§ **THE PROBLEM**
Edit the hardware design passage, starting at "3.4 Hardware design¶" and ending at "CI1122, and CI130X.", so that "embedded software" takes the place of "firmware".

§ **PAGE EXTRACT**
Content starts
3.3 Product structure design and key material selection¶

The structural design of microphone and loudspeaker directly affects the identification effect of the product, which requires special attention. The microphone should prevent noise from entering, and the speaker needs to pay attention to the design of the sound outlet to prevent poor sound listening. For details, please refer to ☞Product Structure Design,If you are making speech products for the first time, it is strongly recommended that you communicate with our technical support personnel in detail.

Please try your best to use the key materials recommended by our company when designing products. The relevant information is as follows:

Microphone selection: select analog microphone with sensitivity of - 32 ± 3dB; For microphones with signal-to-noise ratio>70dB, we recommend using - 32 ± 3db. For details, please refer to ☞Microphone Compatibility List
Speaker selection: select the same nominal power as the power amplifier chip. If the product has AEC requirements, the speaker distortion should be as small as possible. For details, please refer to ☞Speaker Compatibility List
Selection of NorFlash: If C110X chip is used, 8Mbyte Flash or 4Mbyte Flash should be selected. For details, please refer to ☞NorFlash Compatibility List ,When CI1122 and CI130X are used, flash is built-in. Please select according to the chip model ☞Hardware Selection Guide

3.4 Hardware design¶

The hardware design has the following key points:

Reserved upgrade interface: speech recognition products are more likely to modify firmware than traditional products. It is strongly recommended to reserve upgrade interfaces. UART 0 should be reserved for CI110X, CI1122, and CI130X.
Note for use of GIPIO: Some products are sensitive to the default level of IO, such as the IO driven by a motor. In this case, attention should be paid to the default level value of IO.
Note for GPIO input mode: when GPIO of CI110X and CI1122 is used as input, pull-up and pull-down resistors must be added.
Interface level matching: For example, many electronic controls use 5V level. At this time, CI110X and CI1122 need to add level matching lines. CI130X needs software settings to directly support 5V level.
Content ends
Data items:
Content starts
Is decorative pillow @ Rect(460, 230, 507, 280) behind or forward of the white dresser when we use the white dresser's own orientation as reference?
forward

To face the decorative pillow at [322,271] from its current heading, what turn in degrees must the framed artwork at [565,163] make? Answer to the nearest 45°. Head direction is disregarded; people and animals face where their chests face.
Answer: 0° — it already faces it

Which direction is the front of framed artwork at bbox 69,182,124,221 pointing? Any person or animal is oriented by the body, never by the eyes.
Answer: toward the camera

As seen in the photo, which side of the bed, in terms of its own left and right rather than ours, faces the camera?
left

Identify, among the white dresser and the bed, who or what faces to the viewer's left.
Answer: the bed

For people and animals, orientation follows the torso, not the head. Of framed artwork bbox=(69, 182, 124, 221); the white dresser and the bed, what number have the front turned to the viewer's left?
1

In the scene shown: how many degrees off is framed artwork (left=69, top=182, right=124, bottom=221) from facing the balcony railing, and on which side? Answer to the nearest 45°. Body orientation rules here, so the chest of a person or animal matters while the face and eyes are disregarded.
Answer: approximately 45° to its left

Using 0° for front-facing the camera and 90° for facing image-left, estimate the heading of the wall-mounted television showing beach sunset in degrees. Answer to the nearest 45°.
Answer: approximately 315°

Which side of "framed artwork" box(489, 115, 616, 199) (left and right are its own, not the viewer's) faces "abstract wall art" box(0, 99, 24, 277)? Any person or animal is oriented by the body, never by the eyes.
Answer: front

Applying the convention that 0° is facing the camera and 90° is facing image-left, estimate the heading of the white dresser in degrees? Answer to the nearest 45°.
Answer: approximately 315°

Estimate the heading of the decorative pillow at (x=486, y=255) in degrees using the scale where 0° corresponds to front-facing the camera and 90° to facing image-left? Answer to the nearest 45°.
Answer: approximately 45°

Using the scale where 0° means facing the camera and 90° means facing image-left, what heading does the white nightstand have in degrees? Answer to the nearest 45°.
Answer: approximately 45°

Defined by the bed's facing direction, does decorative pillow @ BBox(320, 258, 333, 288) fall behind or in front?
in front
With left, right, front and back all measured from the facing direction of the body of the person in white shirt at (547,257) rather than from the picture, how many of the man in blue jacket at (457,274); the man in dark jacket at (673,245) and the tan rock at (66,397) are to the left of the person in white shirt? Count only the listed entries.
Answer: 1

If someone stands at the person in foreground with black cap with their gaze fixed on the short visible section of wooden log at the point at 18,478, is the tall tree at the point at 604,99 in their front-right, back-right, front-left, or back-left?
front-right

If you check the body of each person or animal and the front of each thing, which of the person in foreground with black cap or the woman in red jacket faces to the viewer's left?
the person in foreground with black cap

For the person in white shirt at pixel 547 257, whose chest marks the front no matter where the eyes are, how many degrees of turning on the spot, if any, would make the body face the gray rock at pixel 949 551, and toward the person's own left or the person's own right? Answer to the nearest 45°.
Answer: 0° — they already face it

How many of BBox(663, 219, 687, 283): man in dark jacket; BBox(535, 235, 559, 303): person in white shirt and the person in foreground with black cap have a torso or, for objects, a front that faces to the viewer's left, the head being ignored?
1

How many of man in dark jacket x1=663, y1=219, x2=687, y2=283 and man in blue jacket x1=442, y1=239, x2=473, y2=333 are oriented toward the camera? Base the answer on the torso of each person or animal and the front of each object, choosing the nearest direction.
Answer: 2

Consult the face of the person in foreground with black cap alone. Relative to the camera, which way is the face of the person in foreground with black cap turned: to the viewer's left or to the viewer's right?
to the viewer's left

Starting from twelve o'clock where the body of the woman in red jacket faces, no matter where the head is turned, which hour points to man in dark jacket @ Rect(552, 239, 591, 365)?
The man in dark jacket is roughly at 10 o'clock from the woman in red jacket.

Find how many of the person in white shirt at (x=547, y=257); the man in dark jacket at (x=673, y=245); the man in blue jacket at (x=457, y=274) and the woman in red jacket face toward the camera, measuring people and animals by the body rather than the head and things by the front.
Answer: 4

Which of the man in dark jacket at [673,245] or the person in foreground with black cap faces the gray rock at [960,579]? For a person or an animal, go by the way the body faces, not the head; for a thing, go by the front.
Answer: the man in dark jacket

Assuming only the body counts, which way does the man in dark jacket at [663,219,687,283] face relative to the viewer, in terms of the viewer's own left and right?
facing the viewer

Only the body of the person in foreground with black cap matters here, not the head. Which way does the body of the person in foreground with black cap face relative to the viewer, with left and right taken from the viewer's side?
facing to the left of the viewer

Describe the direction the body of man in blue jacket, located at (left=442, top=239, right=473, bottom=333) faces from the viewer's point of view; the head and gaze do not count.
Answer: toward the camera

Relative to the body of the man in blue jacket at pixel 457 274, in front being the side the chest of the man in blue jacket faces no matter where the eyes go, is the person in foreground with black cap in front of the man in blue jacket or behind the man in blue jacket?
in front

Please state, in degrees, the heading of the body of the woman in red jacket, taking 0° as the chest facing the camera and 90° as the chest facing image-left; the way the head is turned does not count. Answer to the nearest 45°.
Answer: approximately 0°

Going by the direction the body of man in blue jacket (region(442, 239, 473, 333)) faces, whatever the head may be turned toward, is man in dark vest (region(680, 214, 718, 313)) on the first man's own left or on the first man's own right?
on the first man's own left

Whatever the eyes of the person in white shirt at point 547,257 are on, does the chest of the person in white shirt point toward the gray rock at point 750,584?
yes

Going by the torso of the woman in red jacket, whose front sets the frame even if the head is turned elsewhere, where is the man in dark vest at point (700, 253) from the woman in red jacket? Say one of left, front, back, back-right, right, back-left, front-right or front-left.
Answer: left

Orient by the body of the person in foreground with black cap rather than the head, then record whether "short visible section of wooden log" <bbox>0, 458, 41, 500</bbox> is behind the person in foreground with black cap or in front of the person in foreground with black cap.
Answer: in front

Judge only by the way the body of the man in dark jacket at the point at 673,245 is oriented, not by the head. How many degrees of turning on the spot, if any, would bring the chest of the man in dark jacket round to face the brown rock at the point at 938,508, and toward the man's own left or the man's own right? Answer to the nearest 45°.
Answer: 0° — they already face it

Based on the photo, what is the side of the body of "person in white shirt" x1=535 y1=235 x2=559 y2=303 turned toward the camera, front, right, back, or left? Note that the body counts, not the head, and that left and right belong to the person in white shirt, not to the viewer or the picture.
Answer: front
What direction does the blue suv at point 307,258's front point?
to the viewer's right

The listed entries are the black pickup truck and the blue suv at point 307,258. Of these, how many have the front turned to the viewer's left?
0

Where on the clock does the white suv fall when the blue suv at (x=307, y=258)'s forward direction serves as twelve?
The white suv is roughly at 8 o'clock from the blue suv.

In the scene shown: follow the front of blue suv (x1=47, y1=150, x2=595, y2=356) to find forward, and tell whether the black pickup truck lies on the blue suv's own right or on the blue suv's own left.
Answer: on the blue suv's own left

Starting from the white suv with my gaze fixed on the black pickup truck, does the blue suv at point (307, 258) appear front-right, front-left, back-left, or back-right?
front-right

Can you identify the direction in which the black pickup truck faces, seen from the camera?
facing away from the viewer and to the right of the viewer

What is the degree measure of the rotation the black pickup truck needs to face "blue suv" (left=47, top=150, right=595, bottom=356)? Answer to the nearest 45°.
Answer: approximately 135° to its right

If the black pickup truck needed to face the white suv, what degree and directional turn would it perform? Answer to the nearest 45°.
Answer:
Content ends
§ **SOLVED EXERCISE**
3.4 Hardware design¶

The hardware design has the following key points:

Reserved upgrade interface: speech recognition products are more likely to modify embedded software than traditional products. It is strongly recommended to reserve upgrade interfaces. UART 0 should be reserved for CI110X, CI1122, and CI130X.